In a dynamically-typed language, these allocations really have to be
separate — there's no telling when you could replace the Material
with an integer or something.  And you might want some of the parts to
be shared with other objects, either because they're mutable or
because they're large.  But these objects are neither large, nor
mutable, nor do they vary in type (we might say "mode", to use the
Algol-68 term for in-memory representation).  And the cost of the
implementation strategy is clearly unacceptable.
"Sum types", that is, types with multiple possible representations, more or less clearly need to be implemented with pointers:
type 'a mylist = Mycons of ('a * 'a mylist) | Mynil ;;
both because they can be recursive (while being finite and acyclic) and because their elements can vary in size.
There are, as I said, cases where you actually want aliasing
semantics, either because of mutability or because of size; the C and
Pascal approach to this — a type constructor like ^ such that x^
means "pointer to an x" — seems to me entirely harmonious with an
ML-style type system.
(You could lump mutability in with explicit pointerhood, since if you're going to be changing the color of a sphere frequently you're quite likely to want to be able to do that with a single operation instead of three; that would be useful if you wanted a language with a minimal number of features, like C; but in theory the two are orthogonal features.)
This is similar to the approaches taken by Golang and Rust, but Golang doesn't have full type inference.
By eliminating the majority of pointers from your heap, you eliminate the majority of work for the garbage collector, reduce your memory consumption, and probably dramatically improve locality of reference. This makes garbage collection substantially cheaper. It also makes other memory-management disciplines substantially cheaper — for example, single-ownership inherited deletion, or reference counting, are much cheaper when you have fewer pointers.
Golang's approach to arrays and pointer arithmetic seems basically sound, but it seems like it would work better if you could hoist array bounds checks in more cases.
So what's the simplest compiler for a reasonably complete language along these lines? We can dispense with Schemeish simplifications that simplify the language at the cost of complicating the compiler: automatic closure of free variables, automatic tail-call detection, and call-with-current-continuation. OCaml further dispenses with polymorphic arithmetic and implicit arithmetic type conversion, showing that this is practical. Scheme and Forth dispense with syntax above the level of tokens, showing that this is practical. If you're going to have ML-style variant constructors, you can dispense with conditional statements, but you still need loops if you're not going to do automatic tail-call detection; and you still need a stack if you're going to support recursion that isn't tail-recursion. (And not supporting recursion seems to me to go beyond just "not complicating the compiler" into "turning implementation shortcuts into subtle bugs".)

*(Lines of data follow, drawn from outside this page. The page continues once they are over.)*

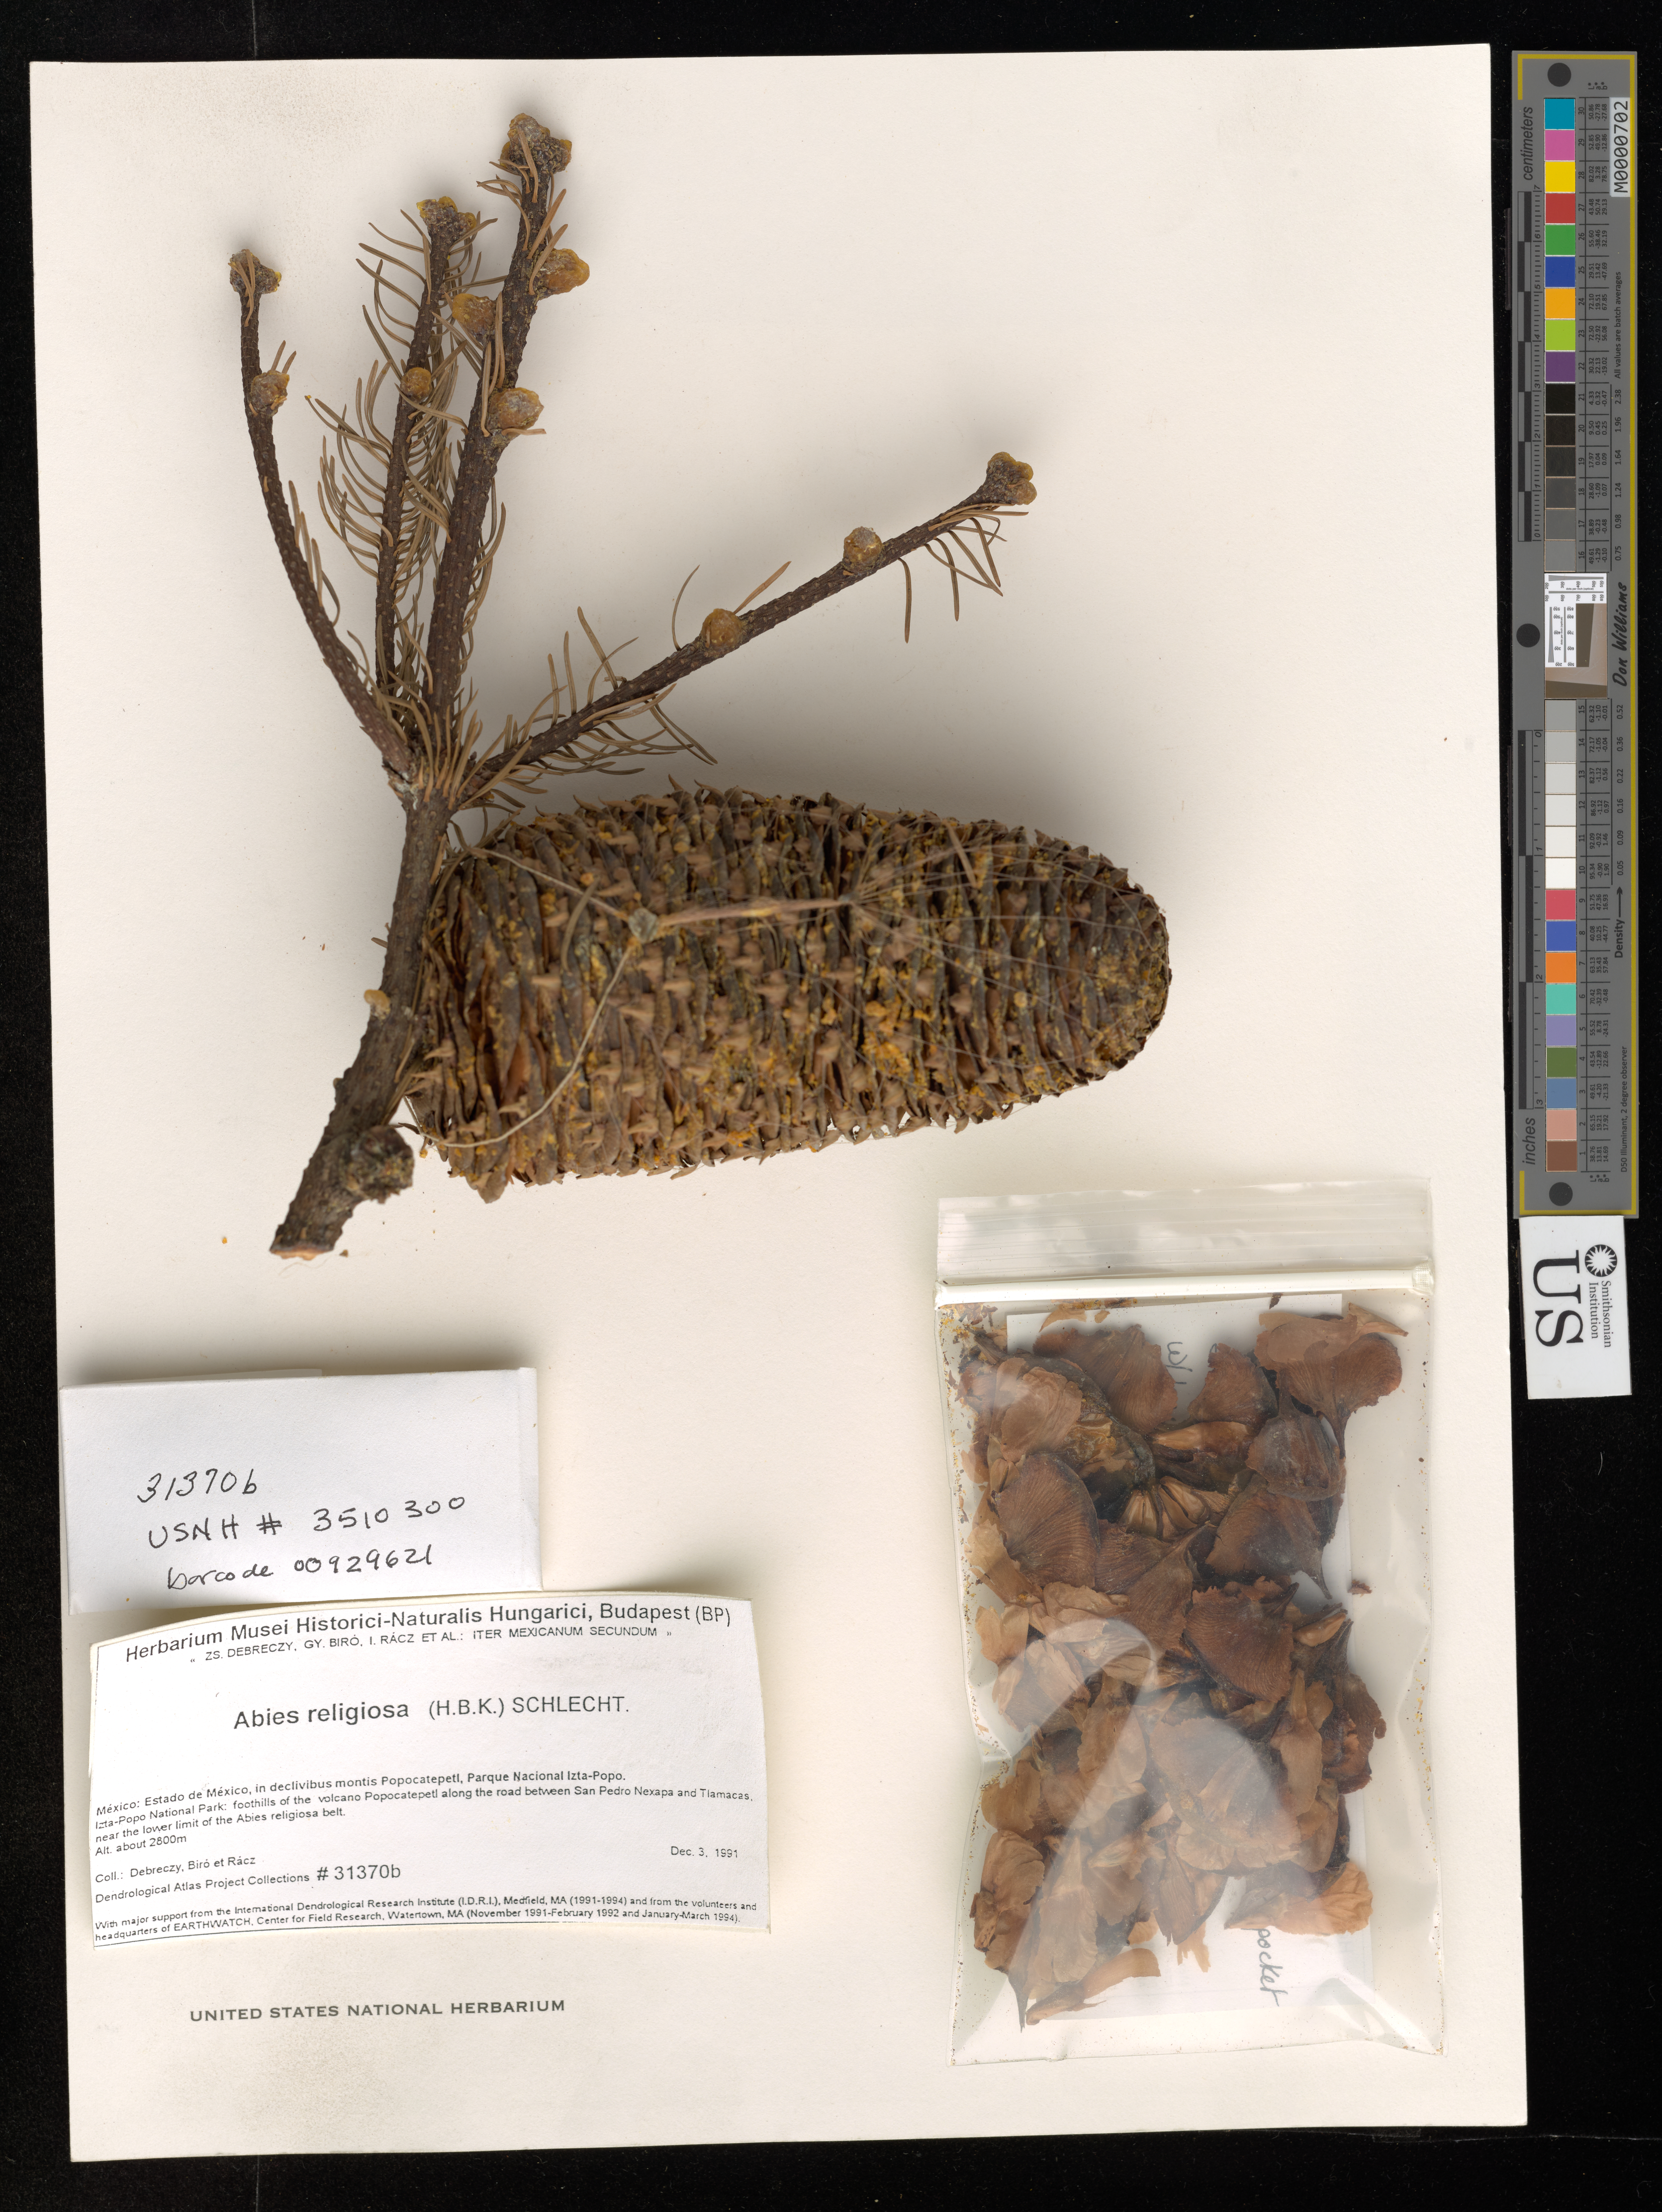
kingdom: Plantae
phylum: Tracheophyta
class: Pinopsida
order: Pinales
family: Pinaceae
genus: Abies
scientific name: Abies religiosa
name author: (Kunth) Schltdl. & Cham.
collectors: Z. Debreczy, G. Biro, I. Rácz & et al.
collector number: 31370 b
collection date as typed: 03 Dec 1991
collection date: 1991-12-03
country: Mexico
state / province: México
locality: Izta-Popo National Park: foothills of the volcano Popocatepetl along the road between San Pedro Nexapa and Tlamacas, near the lower limit of the Abies religiosa belt.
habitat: Near the lower limit of the Abies religiosa belt.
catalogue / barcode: US 3510300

So you need functions, arithmetic, recursion, pattern-matching (with iteration), type declarations, (mutable) pointers, and perhaps variables; and you probably also need arrays, even if you don't use them much, so you need array indexing; loops; assignments; and sequences of statements.
The simplest way to get loops, other than tail recursion, is to have a pattern-matching construct that repeats unless you break out of it. For example:
while (listnode) {
case Cons(a, b) ->
    listnode := b;
    total_weight += weight(a);
case Nil -> break;
}
Not sure that really compares well with C:
for (; listnode; listnode = listnode->next) {
    total_weight += weight(listnode->item);
}
Hygienic macros — i.e. rewrite rules — may be a convenient way to implement a fairly rich compiler fairly quickly.